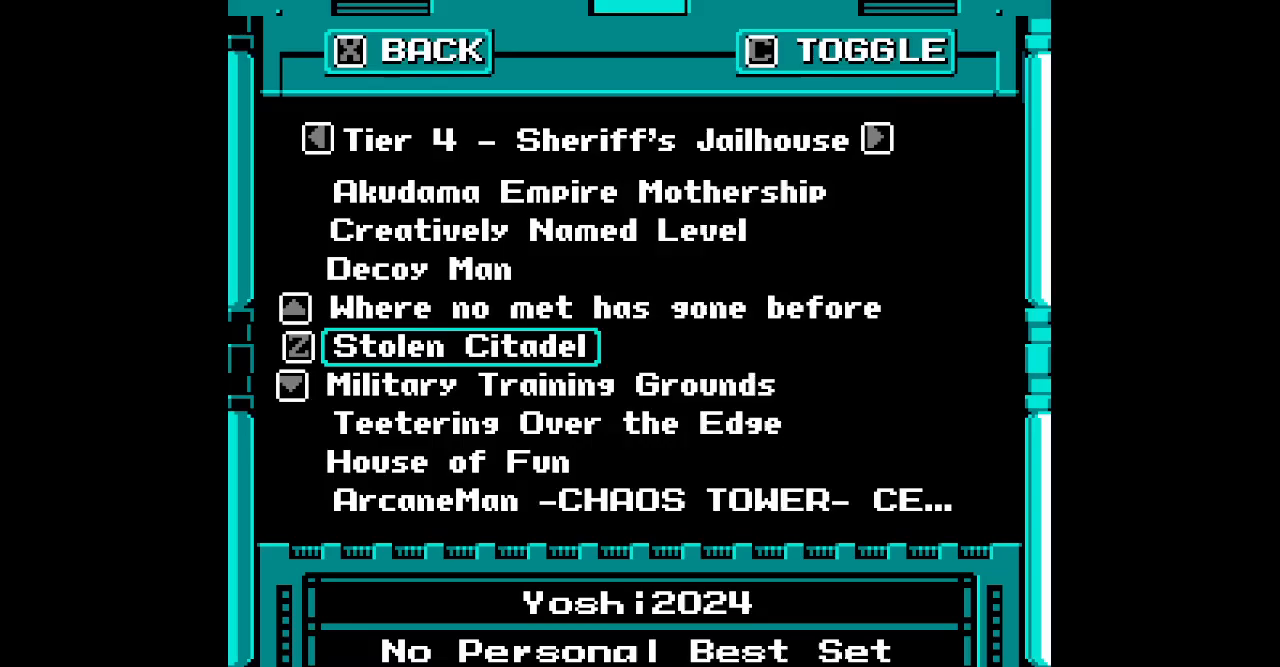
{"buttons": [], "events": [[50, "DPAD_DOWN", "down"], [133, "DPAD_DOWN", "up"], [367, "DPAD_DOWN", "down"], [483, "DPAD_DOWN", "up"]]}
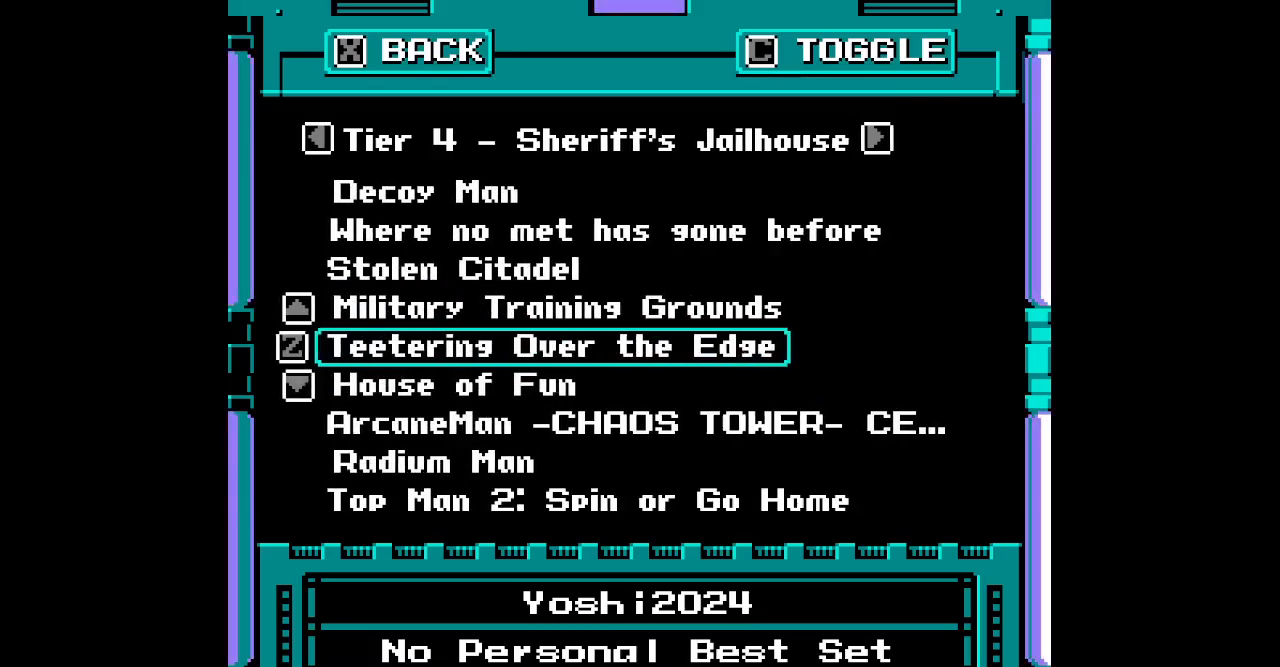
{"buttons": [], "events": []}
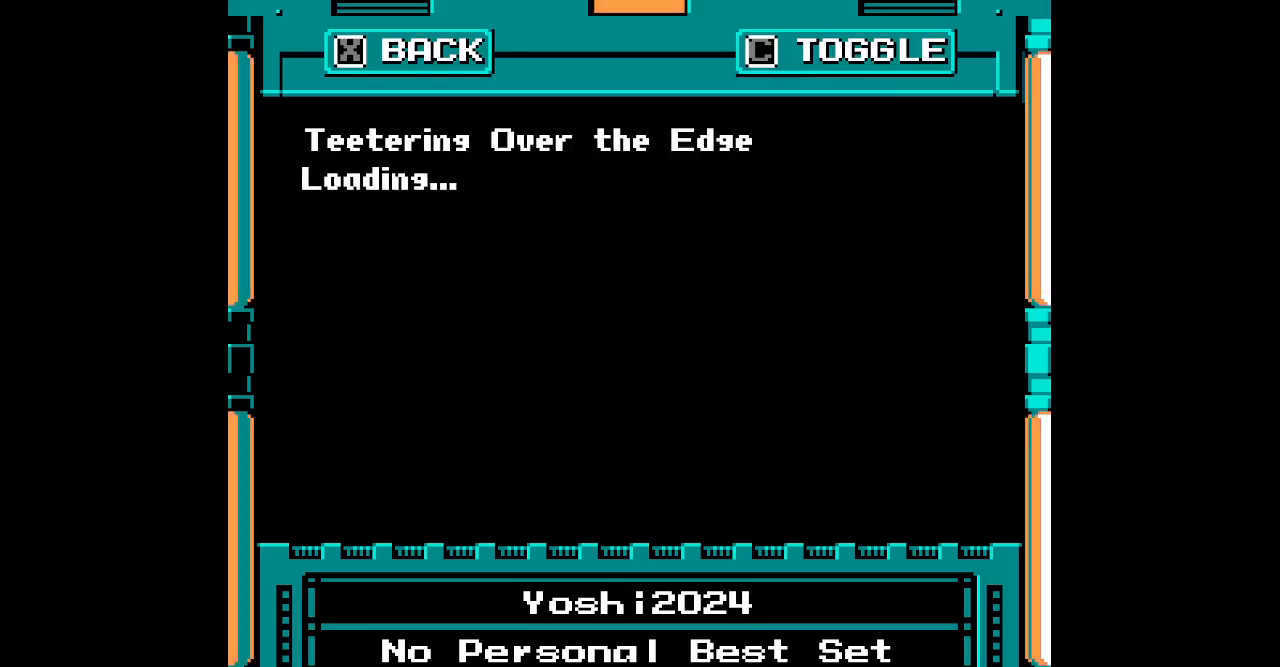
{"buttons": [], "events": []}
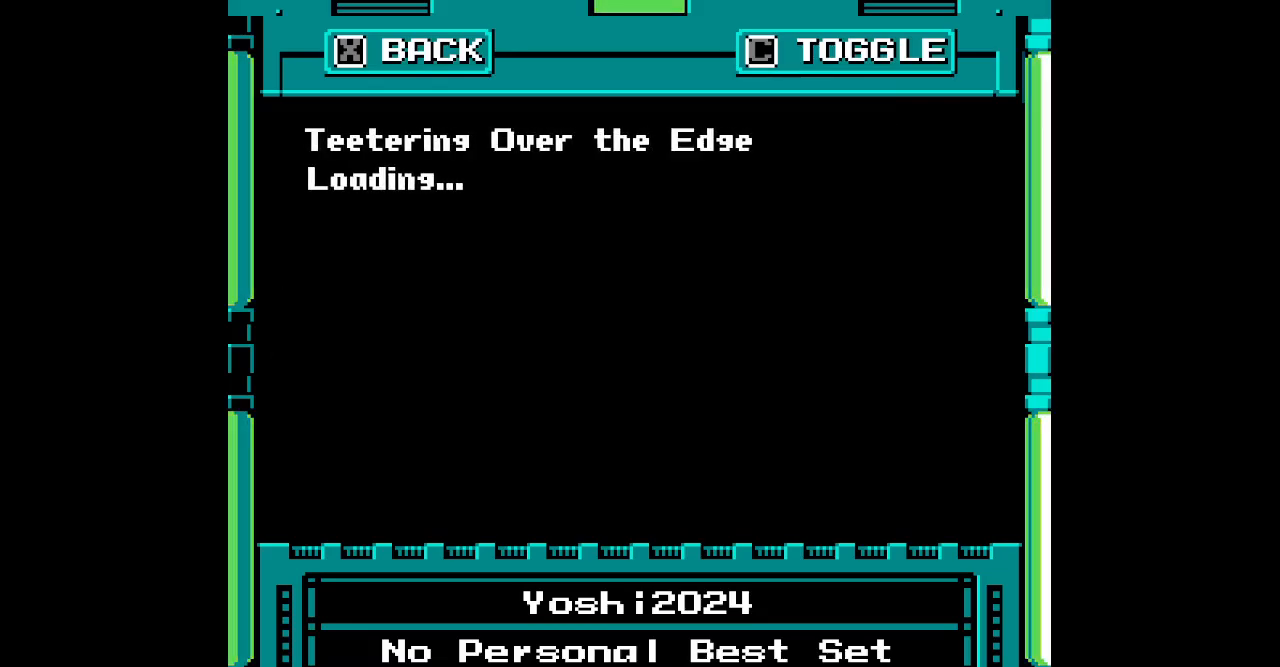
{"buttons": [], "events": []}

**Work to be completed:**
Could you copy the listing exactly, leaving out any pictures?

**Output of the exercise:**
{"buttons": [], "events": [[50, "DPAD_DOWN", "down"], [133, "DPAD_DOWN", "up"], [367, "DPAD_DOWN", "down"], [483, "DPAD_DOWN", "up"]]}
{"buttons": [], "events": []}
{"buttons": [], "events": []}
{"buttons": [], "events": []}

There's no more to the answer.